Risk analyses can be undertaken at many different levels of complexity and completeness and with varying degrees of care regarding uncertainties. Only by ensuring that the analysis is firmly linked in advance to the specific problem that it is intended to evaluate can the utility of the analysis for ultimate decision making be ensured. “Utility” was regarded in the 2008 report as a critical and highly desirable attribute of risk analyses.

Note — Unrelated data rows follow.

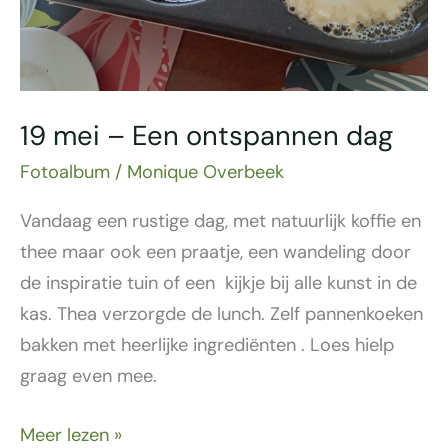
19 mei – Een ontspannen dag
Fotoalbum
/
Monique Overbeek
Vandaag een rustige dag, met natuurlijk koffie en
thee maar ook een praatje, een wandeling door
de inspiratie tuin of een kijkje bij alle kunst in de
kas. Thea verzorgde de lunch. Zelf pannenkoeken
bakken met heerlijke ingrediënten . Loes hielp
graag even mee.
Meer lezen »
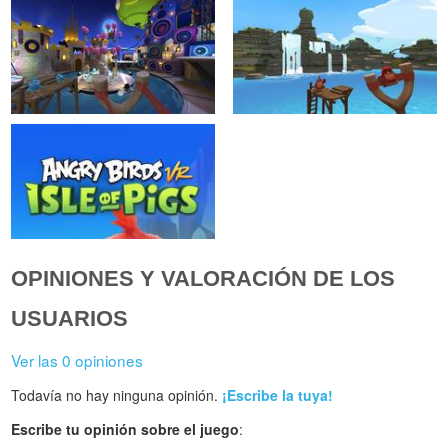
OPINIONES Y VALORACIÓN DE LOS
USUARIOS
Ver las 0 opiniones
Todavía no hay ninguna opinión.
¡Escribe la tuya!
Escribe tu opinión sobre el juego
:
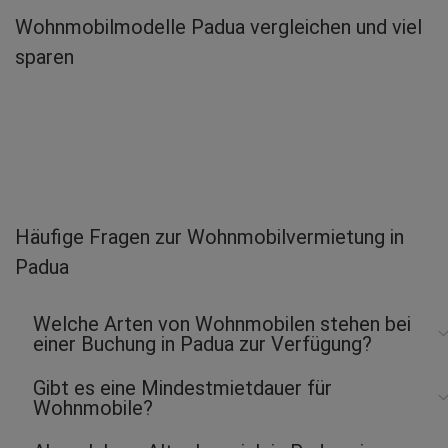
Wohnmobilmodelle Padua vergleichen und viel
sparen
Häufige Fragen zur Wohnmobilvermietung in
Padua
Welche Arten von Wohnmobilen stehen bei
einer Buchung in Padua zur Verfügung?
Gibt es eine Mindestmietdauer für
Wohnmobile?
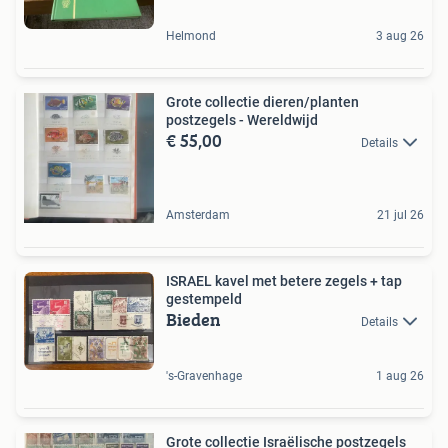
Helmond
3 aug 26
Grote collectie dieren/planten
postzegels - Wereldwijd
€ 55,00
Details
Amsterdam
21 jul 26
ISRAEL kavel met betere zegels + tap
gestempeld
Bieden
Details
's-Gravenhage
1 aug 26
Grote collectie Israëlische postzegels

The EPA and other agencies were found by the 2008 study to have made significant progress toward incorporating a “Scoping and Problem Formulation” phrase into their practices, to evaluate the purpose of a risk analysis prior to undertaking it. The report strongly urged continuing efforts in this area. It is also clear that this early phase is useful for ensuring that the specific problem to be dealt with is completely delineated and understood by all stakeholders. These important recommendations are applicable in all decision making contexts involving the use of technical information and analysis and certainly include those
that are within the mandate of DHS.
EPA’S DEVELOPMENT OF RESOURCES TO SUPPORT RISK ANALYSIS AND MANAGEMENT
The EPA, over the past three decades, has devoted much effort to building a capacity for risk analysis that is directed at supporting the decision needs of its various regulatory programs. The model for this development has been based on the concept, first elaborated in the 1983 NRC report, that information arising from research and other sources is not useful without evaluation and synthesis, the latter describing the risk analysis process. Thus, an internal staff, comprised of all the necessary scientific disciplines, is now available to conduct risk analyses on behalf of the agency’s decision makers. The staff is augmented by some degree of contractor support, but the agency has found that a strong internal risk analysis capacity is essential. The internal staff not only conducts risk analyses, but also develops and maintains risk analysis guidelines. As noted, these guidelines are essential to ensuring the scientific status and consistency of agency assessments. Internal EPA experts are devoted to conducting analyses (following guidelines) and are also involved in the development of new methods for such analyses.
The research efforts of the EPA are intended to provide the data and knowledge necessary for the development of needed risk analyses. As many reports from the National Academies, including the seminal 1983 report, have emphasized, the conduct of risk analyses reveals clearly the gaps in knowledge and data that need to be filled by research. Risk analysis is thus not only a guide to decisions, but also a sound guide to research. The EPA has adopted this concept, and it would seem to be generally applicable to any institutional context in which a research and data development effort is required to support risk analysis. As with any similar efforts undertaken by large, complex institutions, implementation of such risk-based research programs is bound to be imperfect, but it can be strengthened if an internal staff, focused on the conduct and uses of risk analysis, is firmly entrenched in the life of the agency.
Finally, the use of scientific peer review has become critical to ensuring the quality and utility of EPA risk analyses. Scientific peer review and advisory panels are firmly embedded at several different levels within the EPA.